REQUIREMENT: Print word for word the records from the line containing "dining table: present" through the end.
------ INFORMATION SHOWN ------
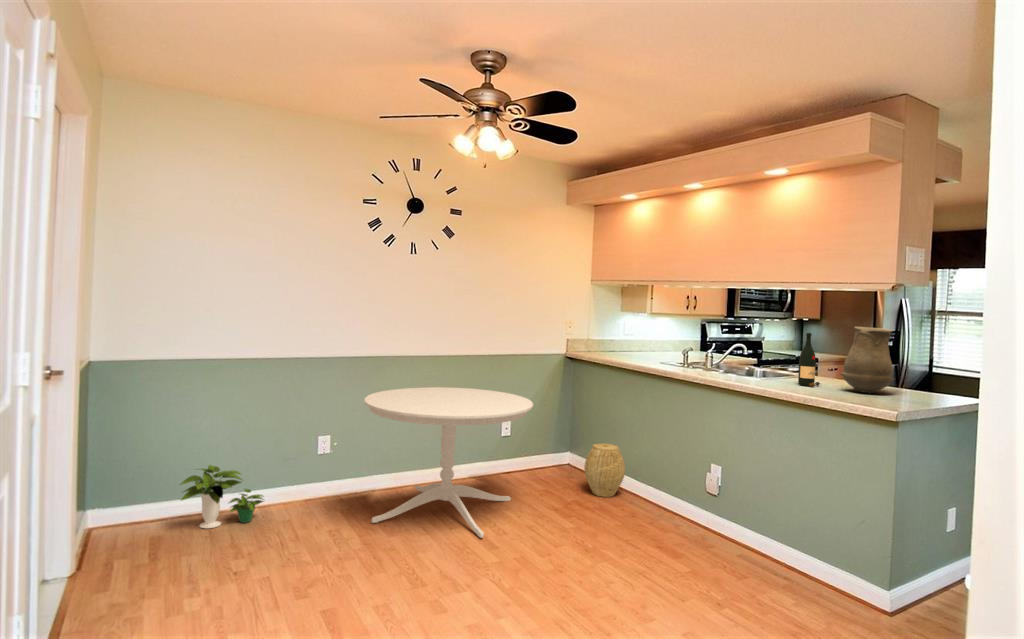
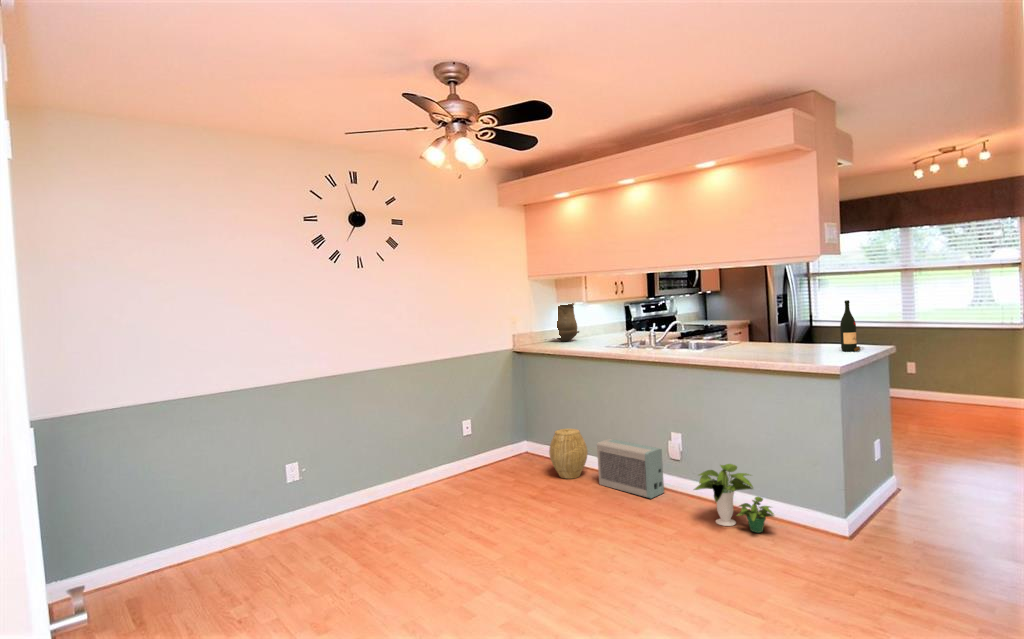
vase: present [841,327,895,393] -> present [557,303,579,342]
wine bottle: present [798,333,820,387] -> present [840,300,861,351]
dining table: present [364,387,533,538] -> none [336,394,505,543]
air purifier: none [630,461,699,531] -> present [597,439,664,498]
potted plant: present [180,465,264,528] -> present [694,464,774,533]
------
RESULT FOR THIS EXERCISE:
dining table: present [364,387,533,538] -> none [336,394,505,543]
air purifier: none [630,461,699,531] -> present [597,439,664,498]
potted plant: present [180,465,264,528] -> present [694,464,774,533]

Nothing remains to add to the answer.